QUARTERBACK: This is the big wild card in the draft for the Giants. Much depends on just how strongly they feel about Kerry Collins. They obviously aren’t happy with his contract demands and one hears whispers that only his late-season performance saved him from possibly being waived. Publicly, the Giants stand behind him. My best guess is that the team wants to see how he performs in 2002 before making an ultimate decision. Collins has one good year and one bad year behind him – 2002 is the rubber season.
So how does this affect the quarterback position and the Giants in the upcoming draft?

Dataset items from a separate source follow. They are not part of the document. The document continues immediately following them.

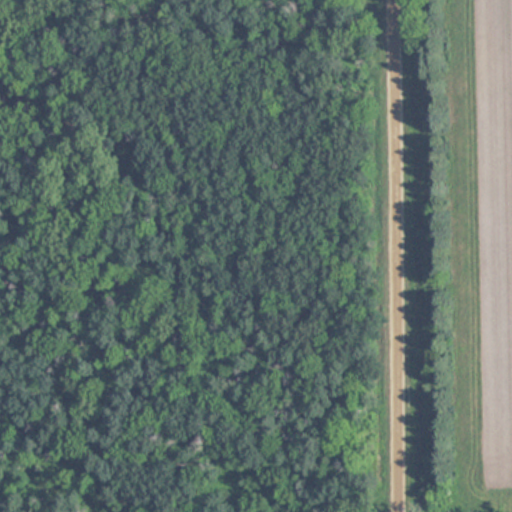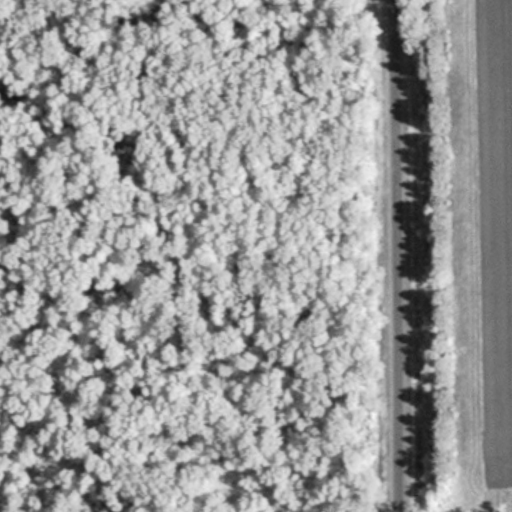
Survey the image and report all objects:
road: (400, 256)
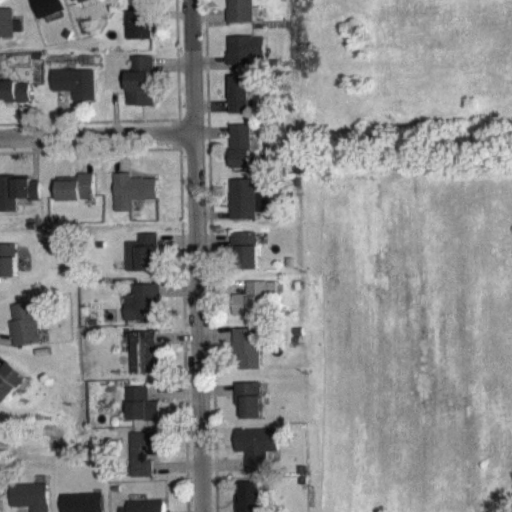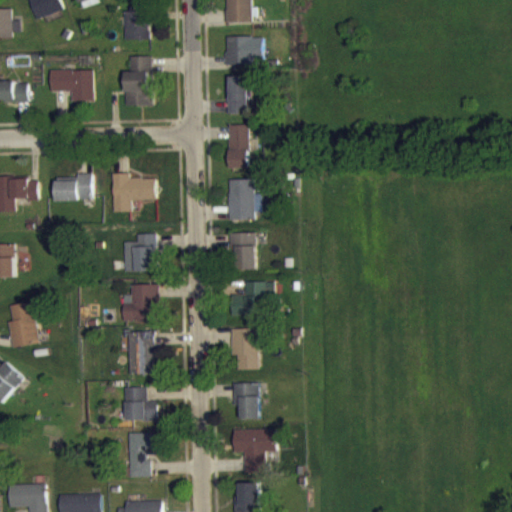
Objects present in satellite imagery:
building: (90, 7)
building: (47, 12)
building: (241, 17)
building: (9, 33)
building: (139, 34)
building: (247, 60)
building: (142, 91)
building: (76, 93)
building: (15, 100)
building: (241, 104)
road: (96, 132)
building: (241, 156)
building: (77, 198)
building: (17, 201)
building: (133, 201)
building: (243, 209)
road: (195, 255)
building: (246, 261)
building: (144, 263)
building: (8, 270)
building: (254, 309)
building: (143, 313)
building: (25, 335)
building: (247, 358)
building: (143, 363)
building: (9, 391)
building: (250, 409)
building: (140, 413)
building: (258, 458)
building: (144, 462)
building: (251, 502)
building: (29, 503)
building: (82, 508)
building: (161, 511)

We know they like Jesse Palmer. Do they add another young arm and risk going with a lot of inexperience behind Collins or do they re-sign Jason Garrett? Accorsi is on record as saying you can’t pass up a great talent at quarterback. What if Joey Harrington slips or a guy like Patrick Ramsey (one of my favorites) rocks their boat?
CORNERBACK: If Jason Sehorn recovers well from off-season knee and ankle surgery, then the Giants are alright at this position with him, Allen, Peterson, and Brown. They could always find some late round/free agent player for insurance.
HALFBACK: Tiki Barber and Ron Dayne make this a position of strength. Damon Washington, Antonio Warren, Delvin Joyce, and Aaron Kernek will vie for the third down back spot.
SPECIAL TEAMS: The Giants are likely to go into camp with P Rodney Williams and PK Owen Pochman the leading contenders for the kicking jobs. If either falters, a vet can be added late in camp. But the Giants still need to add some head hunters to the special teams coverage units. These guys usually come from the linebacker and defensive back positions.